Which lines of the listing below contain the word "worn"? Copy each of them.
Data shown Block Start
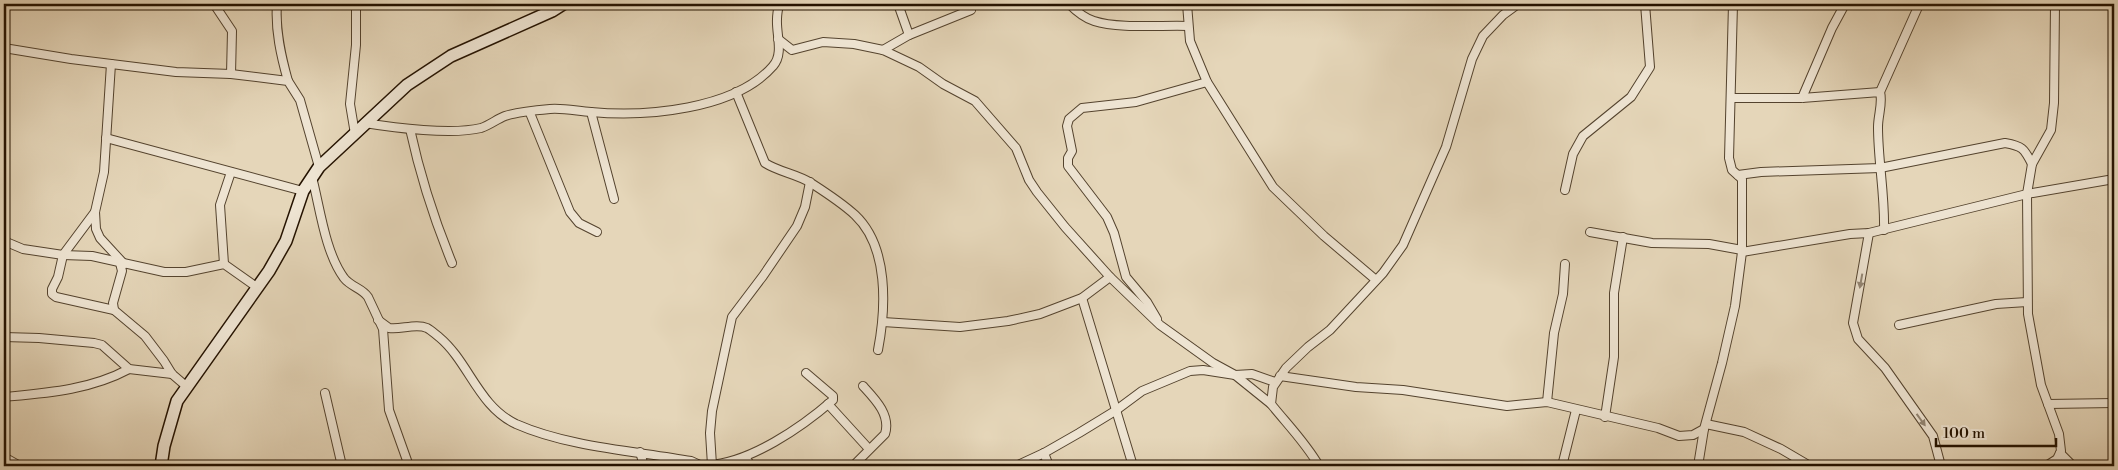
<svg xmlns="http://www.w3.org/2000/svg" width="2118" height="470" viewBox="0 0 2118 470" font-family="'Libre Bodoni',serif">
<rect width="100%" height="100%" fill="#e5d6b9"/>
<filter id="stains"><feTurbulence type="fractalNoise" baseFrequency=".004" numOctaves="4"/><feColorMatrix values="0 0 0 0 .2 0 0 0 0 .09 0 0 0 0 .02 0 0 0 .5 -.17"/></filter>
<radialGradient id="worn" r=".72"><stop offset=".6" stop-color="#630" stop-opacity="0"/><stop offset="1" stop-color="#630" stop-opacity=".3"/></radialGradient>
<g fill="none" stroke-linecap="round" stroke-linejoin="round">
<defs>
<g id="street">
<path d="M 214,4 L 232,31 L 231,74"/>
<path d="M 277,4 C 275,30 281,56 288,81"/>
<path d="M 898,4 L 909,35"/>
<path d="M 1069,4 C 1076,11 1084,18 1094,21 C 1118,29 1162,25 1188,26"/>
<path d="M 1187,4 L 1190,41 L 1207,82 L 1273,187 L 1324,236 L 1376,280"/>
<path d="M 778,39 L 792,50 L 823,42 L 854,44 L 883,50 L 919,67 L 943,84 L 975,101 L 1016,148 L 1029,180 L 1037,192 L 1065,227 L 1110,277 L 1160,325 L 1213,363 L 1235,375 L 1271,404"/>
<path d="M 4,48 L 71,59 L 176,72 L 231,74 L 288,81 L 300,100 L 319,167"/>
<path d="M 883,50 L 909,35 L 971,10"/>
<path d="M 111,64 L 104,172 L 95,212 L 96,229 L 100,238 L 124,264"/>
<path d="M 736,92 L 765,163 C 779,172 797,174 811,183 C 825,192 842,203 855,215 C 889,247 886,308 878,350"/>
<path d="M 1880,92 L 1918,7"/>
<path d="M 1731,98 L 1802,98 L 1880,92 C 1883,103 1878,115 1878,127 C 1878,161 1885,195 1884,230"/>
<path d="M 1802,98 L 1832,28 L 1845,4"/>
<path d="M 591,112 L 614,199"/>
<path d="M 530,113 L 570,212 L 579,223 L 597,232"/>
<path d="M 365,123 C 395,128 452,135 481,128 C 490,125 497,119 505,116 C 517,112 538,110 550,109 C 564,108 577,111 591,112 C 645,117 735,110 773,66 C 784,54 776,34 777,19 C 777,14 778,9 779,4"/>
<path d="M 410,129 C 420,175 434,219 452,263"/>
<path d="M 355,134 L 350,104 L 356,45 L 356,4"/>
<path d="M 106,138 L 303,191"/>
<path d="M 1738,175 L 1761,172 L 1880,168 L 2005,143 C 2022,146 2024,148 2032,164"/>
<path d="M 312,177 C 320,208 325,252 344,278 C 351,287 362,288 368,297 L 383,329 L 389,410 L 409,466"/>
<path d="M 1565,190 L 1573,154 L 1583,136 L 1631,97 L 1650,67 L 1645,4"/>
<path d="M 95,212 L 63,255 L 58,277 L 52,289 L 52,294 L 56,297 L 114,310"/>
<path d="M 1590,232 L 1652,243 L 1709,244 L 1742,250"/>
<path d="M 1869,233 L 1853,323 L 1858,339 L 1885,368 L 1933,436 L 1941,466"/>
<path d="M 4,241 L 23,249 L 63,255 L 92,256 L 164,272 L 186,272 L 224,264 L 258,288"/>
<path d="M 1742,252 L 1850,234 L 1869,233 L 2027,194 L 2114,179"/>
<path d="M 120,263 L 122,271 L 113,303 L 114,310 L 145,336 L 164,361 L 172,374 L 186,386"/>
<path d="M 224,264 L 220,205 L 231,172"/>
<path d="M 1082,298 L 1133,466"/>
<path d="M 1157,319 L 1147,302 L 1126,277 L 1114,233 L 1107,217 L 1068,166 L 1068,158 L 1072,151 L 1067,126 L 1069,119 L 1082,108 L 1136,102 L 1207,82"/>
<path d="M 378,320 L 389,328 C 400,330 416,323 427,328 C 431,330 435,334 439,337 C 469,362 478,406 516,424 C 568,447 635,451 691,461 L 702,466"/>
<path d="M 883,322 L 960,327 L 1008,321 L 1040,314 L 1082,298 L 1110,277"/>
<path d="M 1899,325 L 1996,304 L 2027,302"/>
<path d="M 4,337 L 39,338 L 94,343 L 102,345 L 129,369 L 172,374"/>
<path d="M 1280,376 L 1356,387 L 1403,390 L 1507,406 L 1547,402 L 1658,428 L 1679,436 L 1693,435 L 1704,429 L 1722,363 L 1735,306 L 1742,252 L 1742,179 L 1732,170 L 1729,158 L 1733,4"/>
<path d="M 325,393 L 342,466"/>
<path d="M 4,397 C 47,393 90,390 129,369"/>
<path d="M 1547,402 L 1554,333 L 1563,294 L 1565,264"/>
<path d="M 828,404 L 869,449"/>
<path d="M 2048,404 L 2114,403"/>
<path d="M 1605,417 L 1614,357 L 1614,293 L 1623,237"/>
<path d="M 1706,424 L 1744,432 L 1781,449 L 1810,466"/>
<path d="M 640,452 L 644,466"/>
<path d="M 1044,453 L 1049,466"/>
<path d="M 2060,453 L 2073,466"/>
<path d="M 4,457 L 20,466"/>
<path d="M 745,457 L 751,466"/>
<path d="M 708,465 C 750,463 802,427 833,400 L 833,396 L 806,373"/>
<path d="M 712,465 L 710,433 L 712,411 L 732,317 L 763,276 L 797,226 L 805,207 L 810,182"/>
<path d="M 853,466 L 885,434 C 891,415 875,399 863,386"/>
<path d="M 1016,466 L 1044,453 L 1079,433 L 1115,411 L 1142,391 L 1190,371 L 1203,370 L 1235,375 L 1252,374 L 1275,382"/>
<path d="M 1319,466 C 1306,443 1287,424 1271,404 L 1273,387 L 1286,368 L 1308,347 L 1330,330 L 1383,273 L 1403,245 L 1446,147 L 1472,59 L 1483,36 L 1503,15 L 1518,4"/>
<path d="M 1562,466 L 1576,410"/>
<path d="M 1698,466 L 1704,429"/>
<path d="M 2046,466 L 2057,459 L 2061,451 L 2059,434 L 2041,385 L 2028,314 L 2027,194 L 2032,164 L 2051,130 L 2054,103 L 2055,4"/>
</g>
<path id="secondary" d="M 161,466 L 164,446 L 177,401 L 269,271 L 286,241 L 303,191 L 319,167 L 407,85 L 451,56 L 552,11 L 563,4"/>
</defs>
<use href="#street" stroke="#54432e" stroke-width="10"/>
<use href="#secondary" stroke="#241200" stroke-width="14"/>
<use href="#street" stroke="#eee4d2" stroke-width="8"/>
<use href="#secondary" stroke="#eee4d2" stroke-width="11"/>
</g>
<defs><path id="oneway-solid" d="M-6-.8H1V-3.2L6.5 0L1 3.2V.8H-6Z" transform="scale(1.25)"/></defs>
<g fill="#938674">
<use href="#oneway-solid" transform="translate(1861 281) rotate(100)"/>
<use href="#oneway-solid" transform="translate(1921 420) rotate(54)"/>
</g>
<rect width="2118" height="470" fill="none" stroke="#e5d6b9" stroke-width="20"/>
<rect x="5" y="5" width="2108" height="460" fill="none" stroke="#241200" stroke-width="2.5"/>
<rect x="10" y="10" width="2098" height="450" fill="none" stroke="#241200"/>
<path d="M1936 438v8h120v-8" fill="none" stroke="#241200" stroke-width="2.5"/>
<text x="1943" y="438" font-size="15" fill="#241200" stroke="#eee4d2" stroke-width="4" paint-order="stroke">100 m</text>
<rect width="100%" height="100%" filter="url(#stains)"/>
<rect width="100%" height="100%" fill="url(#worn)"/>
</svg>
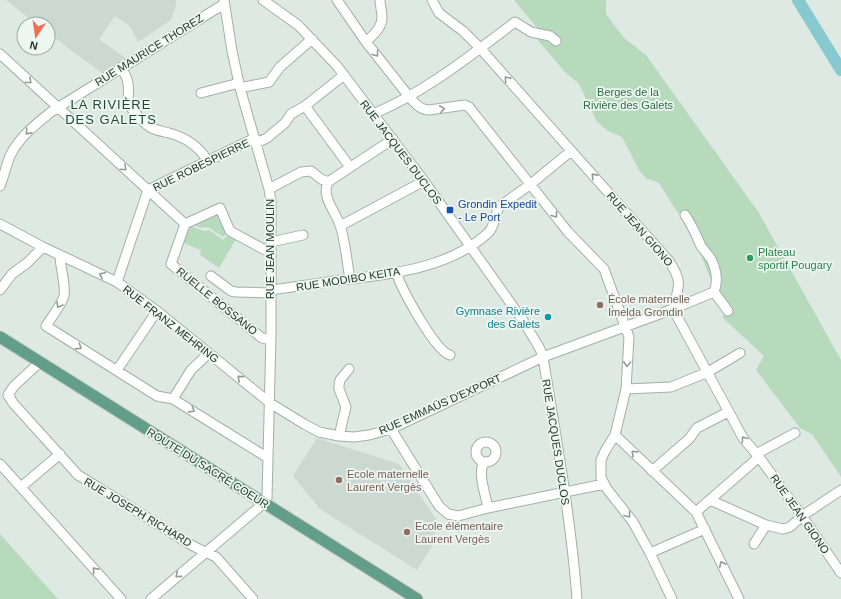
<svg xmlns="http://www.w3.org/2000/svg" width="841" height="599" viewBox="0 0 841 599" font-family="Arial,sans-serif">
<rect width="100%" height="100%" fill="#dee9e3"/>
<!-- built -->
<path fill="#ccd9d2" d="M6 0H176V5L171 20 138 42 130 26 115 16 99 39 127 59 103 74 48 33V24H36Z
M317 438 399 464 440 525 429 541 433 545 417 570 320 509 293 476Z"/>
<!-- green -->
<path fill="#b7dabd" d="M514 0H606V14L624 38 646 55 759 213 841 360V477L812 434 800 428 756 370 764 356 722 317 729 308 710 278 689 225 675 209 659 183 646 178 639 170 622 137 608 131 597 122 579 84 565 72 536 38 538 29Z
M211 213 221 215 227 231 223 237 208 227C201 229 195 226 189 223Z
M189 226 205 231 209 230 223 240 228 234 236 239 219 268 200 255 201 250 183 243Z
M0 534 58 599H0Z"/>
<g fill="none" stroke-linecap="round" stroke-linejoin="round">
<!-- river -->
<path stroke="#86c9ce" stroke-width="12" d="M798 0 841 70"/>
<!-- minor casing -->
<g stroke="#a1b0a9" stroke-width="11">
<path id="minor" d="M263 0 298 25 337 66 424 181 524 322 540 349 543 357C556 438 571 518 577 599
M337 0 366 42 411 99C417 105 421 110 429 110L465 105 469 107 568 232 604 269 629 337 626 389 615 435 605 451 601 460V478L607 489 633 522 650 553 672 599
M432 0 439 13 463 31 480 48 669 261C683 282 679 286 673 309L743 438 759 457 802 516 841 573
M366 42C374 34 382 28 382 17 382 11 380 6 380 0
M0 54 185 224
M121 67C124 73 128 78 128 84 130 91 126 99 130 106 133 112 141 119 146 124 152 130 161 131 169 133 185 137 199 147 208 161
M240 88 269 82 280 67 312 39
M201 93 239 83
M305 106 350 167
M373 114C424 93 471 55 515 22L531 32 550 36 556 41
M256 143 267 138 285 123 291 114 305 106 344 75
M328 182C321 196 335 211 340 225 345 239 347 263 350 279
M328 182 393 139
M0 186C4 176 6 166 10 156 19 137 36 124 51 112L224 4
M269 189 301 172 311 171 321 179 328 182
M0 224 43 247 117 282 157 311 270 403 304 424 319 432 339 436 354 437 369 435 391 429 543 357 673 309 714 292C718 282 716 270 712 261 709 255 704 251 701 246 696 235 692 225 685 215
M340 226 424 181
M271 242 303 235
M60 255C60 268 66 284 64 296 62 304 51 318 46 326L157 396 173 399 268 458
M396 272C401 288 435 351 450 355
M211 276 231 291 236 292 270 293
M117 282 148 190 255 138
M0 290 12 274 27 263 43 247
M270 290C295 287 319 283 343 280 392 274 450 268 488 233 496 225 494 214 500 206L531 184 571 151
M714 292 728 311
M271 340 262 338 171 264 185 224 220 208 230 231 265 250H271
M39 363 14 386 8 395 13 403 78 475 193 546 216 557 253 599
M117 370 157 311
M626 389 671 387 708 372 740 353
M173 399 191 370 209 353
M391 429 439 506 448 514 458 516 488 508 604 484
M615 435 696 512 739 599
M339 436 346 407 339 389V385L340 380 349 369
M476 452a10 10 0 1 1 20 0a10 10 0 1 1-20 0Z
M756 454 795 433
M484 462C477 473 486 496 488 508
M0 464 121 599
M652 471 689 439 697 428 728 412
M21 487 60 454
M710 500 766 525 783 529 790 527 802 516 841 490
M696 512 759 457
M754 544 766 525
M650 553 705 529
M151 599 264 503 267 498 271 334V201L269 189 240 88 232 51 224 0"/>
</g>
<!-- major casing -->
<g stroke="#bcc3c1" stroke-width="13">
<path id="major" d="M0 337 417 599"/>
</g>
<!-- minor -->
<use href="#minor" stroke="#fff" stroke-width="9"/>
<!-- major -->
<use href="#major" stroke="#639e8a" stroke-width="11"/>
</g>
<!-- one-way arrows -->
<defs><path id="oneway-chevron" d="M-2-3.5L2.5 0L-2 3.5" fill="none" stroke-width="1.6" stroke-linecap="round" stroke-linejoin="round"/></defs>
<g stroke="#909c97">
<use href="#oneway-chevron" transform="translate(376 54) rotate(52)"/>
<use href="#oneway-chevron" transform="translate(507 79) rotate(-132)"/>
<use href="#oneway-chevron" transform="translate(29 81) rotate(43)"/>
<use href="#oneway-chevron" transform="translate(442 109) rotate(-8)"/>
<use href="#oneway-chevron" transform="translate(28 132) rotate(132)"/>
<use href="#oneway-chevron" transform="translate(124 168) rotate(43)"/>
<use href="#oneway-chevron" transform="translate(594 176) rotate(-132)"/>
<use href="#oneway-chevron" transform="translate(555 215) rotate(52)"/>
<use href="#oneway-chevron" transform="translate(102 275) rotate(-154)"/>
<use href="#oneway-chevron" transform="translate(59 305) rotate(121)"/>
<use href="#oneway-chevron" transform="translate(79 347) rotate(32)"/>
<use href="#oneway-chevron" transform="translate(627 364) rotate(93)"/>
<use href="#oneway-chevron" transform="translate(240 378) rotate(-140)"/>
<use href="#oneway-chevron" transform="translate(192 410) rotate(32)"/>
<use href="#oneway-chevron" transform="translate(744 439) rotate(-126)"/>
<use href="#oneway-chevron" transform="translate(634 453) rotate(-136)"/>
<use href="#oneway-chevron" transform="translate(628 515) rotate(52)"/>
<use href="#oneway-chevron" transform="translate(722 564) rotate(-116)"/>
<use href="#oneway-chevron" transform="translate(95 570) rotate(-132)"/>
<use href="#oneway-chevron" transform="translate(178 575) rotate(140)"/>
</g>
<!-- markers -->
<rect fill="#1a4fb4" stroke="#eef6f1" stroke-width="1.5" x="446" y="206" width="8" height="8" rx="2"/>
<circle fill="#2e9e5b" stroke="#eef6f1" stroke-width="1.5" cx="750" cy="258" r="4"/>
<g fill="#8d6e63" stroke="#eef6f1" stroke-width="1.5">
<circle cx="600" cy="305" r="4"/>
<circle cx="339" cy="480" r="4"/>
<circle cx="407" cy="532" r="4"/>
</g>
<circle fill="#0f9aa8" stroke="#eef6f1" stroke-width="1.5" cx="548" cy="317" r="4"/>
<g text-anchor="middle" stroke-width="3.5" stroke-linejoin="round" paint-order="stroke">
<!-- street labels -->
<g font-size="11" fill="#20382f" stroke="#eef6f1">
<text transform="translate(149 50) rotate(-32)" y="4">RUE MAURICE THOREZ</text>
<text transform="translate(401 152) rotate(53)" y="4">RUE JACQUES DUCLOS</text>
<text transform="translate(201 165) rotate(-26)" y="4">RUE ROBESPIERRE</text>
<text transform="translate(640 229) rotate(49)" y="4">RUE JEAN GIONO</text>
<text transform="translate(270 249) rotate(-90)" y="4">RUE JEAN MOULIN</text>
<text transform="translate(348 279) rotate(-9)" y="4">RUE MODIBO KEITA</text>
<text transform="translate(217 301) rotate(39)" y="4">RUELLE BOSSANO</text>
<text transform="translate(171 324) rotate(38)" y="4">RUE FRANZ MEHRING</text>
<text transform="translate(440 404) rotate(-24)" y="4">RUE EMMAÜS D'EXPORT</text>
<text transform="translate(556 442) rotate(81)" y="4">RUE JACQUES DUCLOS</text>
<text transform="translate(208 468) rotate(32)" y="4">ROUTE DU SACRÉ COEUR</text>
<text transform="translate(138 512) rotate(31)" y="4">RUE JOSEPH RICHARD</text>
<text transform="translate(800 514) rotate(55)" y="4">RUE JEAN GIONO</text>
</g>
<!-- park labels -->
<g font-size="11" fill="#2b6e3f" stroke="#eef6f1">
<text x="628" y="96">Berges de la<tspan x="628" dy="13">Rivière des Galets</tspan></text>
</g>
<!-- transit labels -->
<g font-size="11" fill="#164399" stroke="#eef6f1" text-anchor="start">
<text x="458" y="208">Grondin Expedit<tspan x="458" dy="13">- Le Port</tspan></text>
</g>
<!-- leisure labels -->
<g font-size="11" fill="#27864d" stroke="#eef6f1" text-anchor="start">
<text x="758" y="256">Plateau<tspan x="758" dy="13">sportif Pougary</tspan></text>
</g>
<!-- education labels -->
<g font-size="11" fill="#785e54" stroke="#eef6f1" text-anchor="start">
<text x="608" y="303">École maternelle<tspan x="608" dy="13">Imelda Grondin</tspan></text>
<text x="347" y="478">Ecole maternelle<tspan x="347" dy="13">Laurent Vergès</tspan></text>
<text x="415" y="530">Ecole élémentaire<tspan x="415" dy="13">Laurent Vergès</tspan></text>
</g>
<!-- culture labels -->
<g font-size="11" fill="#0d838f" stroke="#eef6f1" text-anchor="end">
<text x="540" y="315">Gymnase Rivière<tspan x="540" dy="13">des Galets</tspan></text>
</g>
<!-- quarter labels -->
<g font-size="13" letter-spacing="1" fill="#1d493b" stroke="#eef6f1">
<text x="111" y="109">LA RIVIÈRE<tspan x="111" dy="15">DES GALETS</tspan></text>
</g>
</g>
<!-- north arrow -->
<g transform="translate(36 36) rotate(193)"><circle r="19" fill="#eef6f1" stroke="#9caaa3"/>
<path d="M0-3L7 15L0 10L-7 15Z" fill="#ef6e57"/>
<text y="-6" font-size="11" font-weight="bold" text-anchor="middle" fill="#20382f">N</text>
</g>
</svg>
Data shown Block End
▸ Answer below
<radialGradient id="worn" r=".72"><stop offset=".6" stop-color="#630" stop-opacity="0"/><stop offset="1" stop-color="#630" stop-opacity=".3"/></radialGradient>
<rect width="100%" height="100%" fill="url(#worn)"/>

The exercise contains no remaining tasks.